En los últimos días, un número significativo de ciudadanos marroquíes ha salido a manifestarse en las calles, descontentos por la falta de atención que el Gobierno ha prestado a sectores vitales como la educación y la sanidad, en un contexto de crisis social. Este movimiento ha sido liderado en gran medida por la generación Z, y ha tomado fuerza en varias ciudades, llevando la situación a un punto de confrontación con las fuerzas del orden que han intervenido con detenciones.
Las protestas, organizadas por grupos como GenZ 212 y Morocco Youth Voice, han congregado miles de participantes en más de diez ciudades para cuestionar la gestión del Gobierno, criticando el uso de fondos públicos en eventos deportivos, como la próxima Copa del Mundo de 2030. Mientras el Gobierno destina recursos a construir y renovar estadios, los ciudadanos advierten sobre el deterioro de los servicios públicos y la desoladora tasa de desempleo entre los jóvenes.
Estas manifestaciones son las más notorias en Marruecos desde las revueltas del Rif entre 2016 y 2017. Empezaron durante el fin de semana, aclamando una mejora en los servicios de salud y educación y exigiendo acción contra el empleo juvenil, un tema de gran relevancia en un país donde una gran parte de la población tiene entre 15 y 29 años. La convocatoria se ha facilitado a través de redes sociales, donde se han hecho llamamientos a la participación pacífica.
Los participantes han expresado su malestar con consignas que cuestionan la prioridad del Gobierno en la construcción de infraestructuras deportivas en lugar de hospitales, apuntando a un profundo descontento popular en torno al constante olvido de los servicios básicos. La opinión pública ha crecido en estos reclamos, especialmente tras incidentes trágicos que reflejan la falta de recursos en el sistema de salud, como la muerte de varias mujeres durante el parto en un hospital público.
A medida que las manifestaciones se propagaron, las demandas han sido claras: mejorar el acceso y calidad de los servicios de salud, así como garantizar oportunidades laborales decentes. Las protestas se han avivado ante el hecho alarmante de que una gran proporción de quienes tienen empleo en Marruecos laboran en condiciones precarias, con un alto porcentaje de ellos sin un contrato formal.
Los convocadores han exigido, además, medidas concretas para mitigar el alza de los precios de los productos básicos y mejorar los salarios. También han solicitado que se tomen medidas contra el monopolio en diversos sectores económicos, y un enfoque más atento hacia el desarrollo rural y el respeto por los derechos humanos.
Inspirados por recientes movilizaciones de jóvenes en otras partes del mundo, los manifestantes han llevado su frustración a las calles, resultando en enfrentamientos con la policía en algunas áreas. En varias localidades, se han registrado incidentes violentos, incluyendo el incendio de vehículos policiales y una serie de disturbios con numerosas detenciones.

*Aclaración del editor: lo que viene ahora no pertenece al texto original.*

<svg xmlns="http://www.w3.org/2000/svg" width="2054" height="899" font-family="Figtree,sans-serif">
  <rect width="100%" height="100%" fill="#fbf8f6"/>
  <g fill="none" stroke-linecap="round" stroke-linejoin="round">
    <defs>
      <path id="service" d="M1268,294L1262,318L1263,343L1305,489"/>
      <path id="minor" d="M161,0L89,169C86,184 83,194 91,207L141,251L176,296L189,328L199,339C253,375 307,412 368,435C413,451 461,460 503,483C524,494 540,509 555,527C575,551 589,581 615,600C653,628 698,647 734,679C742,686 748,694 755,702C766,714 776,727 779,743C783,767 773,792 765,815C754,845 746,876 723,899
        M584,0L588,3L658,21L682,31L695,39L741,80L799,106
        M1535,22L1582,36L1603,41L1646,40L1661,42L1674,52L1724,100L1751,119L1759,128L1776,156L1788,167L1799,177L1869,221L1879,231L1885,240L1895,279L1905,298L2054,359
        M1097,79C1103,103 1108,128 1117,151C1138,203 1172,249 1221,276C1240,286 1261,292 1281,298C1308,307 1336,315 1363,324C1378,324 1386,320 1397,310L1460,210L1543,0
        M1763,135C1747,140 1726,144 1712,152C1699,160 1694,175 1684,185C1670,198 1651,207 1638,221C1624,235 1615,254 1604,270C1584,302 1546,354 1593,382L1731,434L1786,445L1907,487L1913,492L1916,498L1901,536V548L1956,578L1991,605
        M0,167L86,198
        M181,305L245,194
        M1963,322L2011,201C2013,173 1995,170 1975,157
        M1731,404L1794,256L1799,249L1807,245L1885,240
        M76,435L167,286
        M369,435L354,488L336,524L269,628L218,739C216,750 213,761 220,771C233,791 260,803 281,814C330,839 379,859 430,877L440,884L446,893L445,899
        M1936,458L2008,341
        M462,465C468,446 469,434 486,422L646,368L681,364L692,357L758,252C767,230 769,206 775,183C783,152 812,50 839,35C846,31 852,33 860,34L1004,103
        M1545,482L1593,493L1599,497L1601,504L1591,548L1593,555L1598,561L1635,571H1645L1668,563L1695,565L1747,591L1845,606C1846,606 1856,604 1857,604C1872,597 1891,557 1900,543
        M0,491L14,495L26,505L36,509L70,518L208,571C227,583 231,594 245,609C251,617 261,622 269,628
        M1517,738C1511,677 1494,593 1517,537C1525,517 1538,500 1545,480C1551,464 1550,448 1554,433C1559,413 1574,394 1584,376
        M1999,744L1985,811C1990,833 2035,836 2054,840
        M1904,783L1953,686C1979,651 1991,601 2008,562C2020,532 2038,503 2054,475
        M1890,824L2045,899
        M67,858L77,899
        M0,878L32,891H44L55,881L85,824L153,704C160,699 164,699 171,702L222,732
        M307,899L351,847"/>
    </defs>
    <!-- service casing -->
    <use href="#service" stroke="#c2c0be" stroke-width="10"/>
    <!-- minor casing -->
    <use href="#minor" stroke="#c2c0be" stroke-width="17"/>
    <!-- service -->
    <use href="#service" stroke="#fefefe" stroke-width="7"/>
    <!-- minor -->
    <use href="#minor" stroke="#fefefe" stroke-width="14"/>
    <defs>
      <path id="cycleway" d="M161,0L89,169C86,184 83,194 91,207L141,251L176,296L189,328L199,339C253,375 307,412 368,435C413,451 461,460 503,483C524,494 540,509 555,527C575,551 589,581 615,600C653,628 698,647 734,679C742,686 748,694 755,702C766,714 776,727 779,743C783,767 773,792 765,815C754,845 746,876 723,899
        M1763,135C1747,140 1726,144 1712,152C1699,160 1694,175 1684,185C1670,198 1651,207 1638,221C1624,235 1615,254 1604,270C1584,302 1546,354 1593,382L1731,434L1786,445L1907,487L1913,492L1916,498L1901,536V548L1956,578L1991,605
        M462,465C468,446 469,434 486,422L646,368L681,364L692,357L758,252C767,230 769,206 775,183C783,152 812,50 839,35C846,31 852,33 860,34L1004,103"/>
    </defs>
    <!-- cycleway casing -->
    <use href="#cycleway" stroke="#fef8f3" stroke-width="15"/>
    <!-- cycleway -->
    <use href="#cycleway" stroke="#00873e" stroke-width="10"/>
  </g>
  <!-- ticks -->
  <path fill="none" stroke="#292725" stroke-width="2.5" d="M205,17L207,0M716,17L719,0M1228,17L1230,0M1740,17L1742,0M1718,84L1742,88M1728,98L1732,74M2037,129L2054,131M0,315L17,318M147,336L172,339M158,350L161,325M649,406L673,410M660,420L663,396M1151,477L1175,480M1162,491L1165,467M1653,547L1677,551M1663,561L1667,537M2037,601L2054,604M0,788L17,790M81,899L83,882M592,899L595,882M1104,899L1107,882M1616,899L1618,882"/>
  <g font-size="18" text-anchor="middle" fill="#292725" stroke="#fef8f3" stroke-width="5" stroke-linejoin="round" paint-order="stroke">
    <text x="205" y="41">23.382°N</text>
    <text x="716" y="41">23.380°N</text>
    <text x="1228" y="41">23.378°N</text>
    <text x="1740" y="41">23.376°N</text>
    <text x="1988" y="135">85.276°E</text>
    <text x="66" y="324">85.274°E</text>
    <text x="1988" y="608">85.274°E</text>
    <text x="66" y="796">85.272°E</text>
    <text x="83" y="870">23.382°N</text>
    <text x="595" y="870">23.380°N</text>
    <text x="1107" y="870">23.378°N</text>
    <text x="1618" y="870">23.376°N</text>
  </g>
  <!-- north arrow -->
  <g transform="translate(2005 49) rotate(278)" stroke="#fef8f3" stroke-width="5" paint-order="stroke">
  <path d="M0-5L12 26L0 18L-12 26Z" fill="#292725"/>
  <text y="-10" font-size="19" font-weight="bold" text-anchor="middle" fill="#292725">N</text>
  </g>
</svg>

Dichas protestas han logrado atraer el apoyo de figuras conocidas del ámbito musical y del espectáculo, quienes han alzado sus voces en favor de las reivindicaciones. Al mismo tiempo, durante los eventos deportivos, grupos de aficionados han comenzado a expresar su descontento, amenazando con boicotear futuros partidos si sus demandas no son atendidas.
En respuesta, el Gobierno marroquí ha mantenido una reunión para abordar la situación. Han manifestado su disposición a dialogar y a trabajar en reformas que respondan a las inquietudes de la población. En un comunicado, se aseguró que la preocupación de los jóvenes coincide con las prioridades del Gobierno, prometiendo atención a largo plazo a los problemas expuestos.
Por su parte, el primer mandatario, Aziz Ajanuch, ha defendido los logros de la administración en el sector de la salud, a pesar de que las cifras revelan una insuficiencia en médicos por cada 10.000 habitantes. La presión creciente de los manifestantes ha obligado al ministro de Sanidad a comparecer ante el Parlamento para discutir el estado del sistema de salud, tras recientes destituciones en su sector.
El Partido Justicia y Desarrollo ha instado a las autoridades a reflexionar sobre su papel en la deteriorada situación social y a liberar a los detenidos. Las promesas de cambio por parte del Gobierno parecen aún insuficientes ante la determinación de los manifestantes, quienes aseguran que continuarán luchando por reformas significativas en el país.